Criticized for being an hour late arriving on Utoya island, agents pointed their weapons at Anders Behring Breivik, who surrendered with his hands up.

247 - Norwegian police had orders to shoot, even kill, the perpetrator of the double bombing in Norway, according to reports today from the local agency NTB. Security forces from the elite unit that landed on the island – where a meeting of young social democrats was taking place – even pointed their weapons at Anders Behring Breivik. However, the order was cancelled at the last minute after one of the officers confirmed that Breivik was unarmed.

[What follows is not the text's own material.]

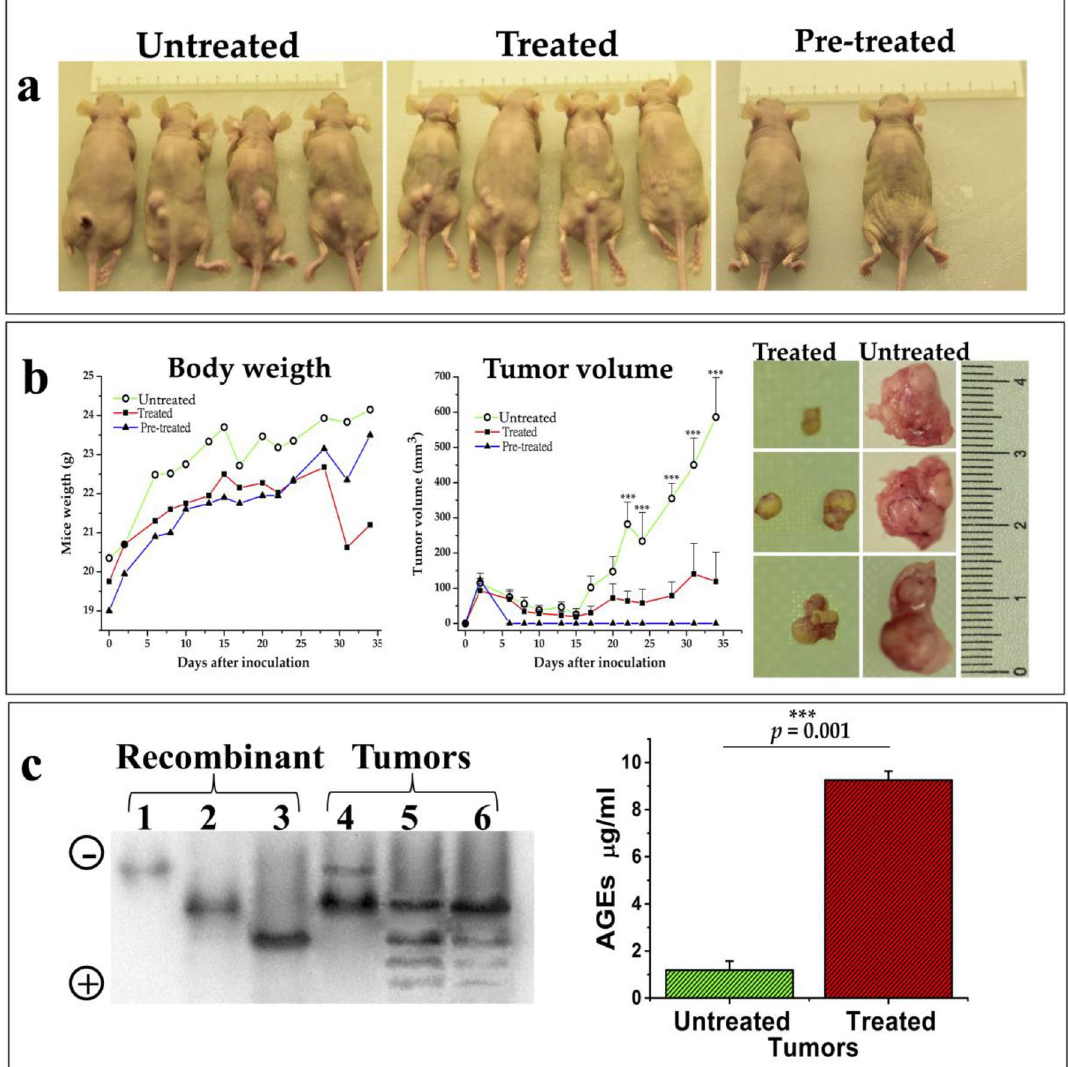
Figure 5. Xenograft rodent model to analyze deamidated HsTIM accumulation in tumors and the effect of rabeprazole. ( a ) Representative images of mice from the different experimental groups. Mice were subcutaneously inoculated with MDA-MB-231 cells (20 × 10 6 cells); 7 days after cell implantation, placebo (PBS) (untreated group) or rabeprazole (50 mg/kg of weight) (treated group) were administered three times a week by intraperitoneal injection. Also, a group of mice implanted with breast cancer cells previously incubated for 24 h with 1 mM rabeprazole (pre-treated) was included. ( b ) Changes in body weight and tumor volume were noted throughout the experiment (graphs). Representative images of tumors from treated and untreated mice at the end of the experiment. ( c ) Western blot of the total proteins extracted from tumors and analyzed by nPAGE shows deamidated HsTIM and its acidic isoforms produced under the treatment with rabeprazole. Lanes 1–3, recombinant proteins of the nondeamidated (lane 1), once deamidated (lane 2), and twice deamidated HsTIM (lane 3). Lanes 4–6, the acidic isoforms of HsTIM from the xenograft tumors of untreated mice (lane 4) and two different tumors from treated mice (lanes 5 and 6). The polarity of the gel is indicated on the left side. The graph shows the significantly increased production of AGEs in tumors treated with rabeprazole (red bar) compared to untreated tumors (green bar). Differences among groups were assessed with one-way ANOVA and Tukey’s test with p-value = 0.001 ***. The full-length blot of panel “ c ” is shown in Suppl. Fig. but not in their normal counterparts was demonstrated with a selective cleavage method and nPAGE (Fig. 2a,b, respectively). Second, deamidated HsTIM was shown to accumulate in cancer cells, as demonstrated by the identification of the corresponding acidic isoform (Fig. 2b). Third, we showed the role of deamidated HsTIM in cancer cell-specific cell death induced by rabeprazole and auranofin (Fig. 2c). The selective inhibition of deamidated HsTIM, de novo generation of acidic isoforms, death of the cancer cells, and inhibition of tumor growth in vivo support this.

The fact that the perpetrator of the massacre, who approached the security forces with his hands up, was not carrying any explosives strapped to his body, was also crucial in removing the order, according to the police. NTB further states that immediately after his arrest, Breivik attempted to negotiate with the police. Before the security forces transferred him to headquarters in Oslo, he was detained for several hours in a house on the small island.

The revelations come after the police's work on the day of the attacks was heavily criticized. Officers took an hour to reach the island of Utoya, while young people were being indiscriminately shot by Breivik. A police spokesperson said the lack of a boat capable of transporting the necessary personnel was responsible for the delay.

The police also couldn't use the helicopter to reach the scene more quickly. Due to financial difficulties, the police reduced the annual operating time of the force's only helicopter to 900 hours this year, less than three hours a day on average. In 2006, when the security forces acquired it, the equipment and technical personnel to pilot it were available 24 hours a day.

The newspaper Aftenposten reported that the police had already identified Breivik, even before the shooting on the island, as the perpetrator of the explosion in Oslo's government district, thanks to surveillance cameras.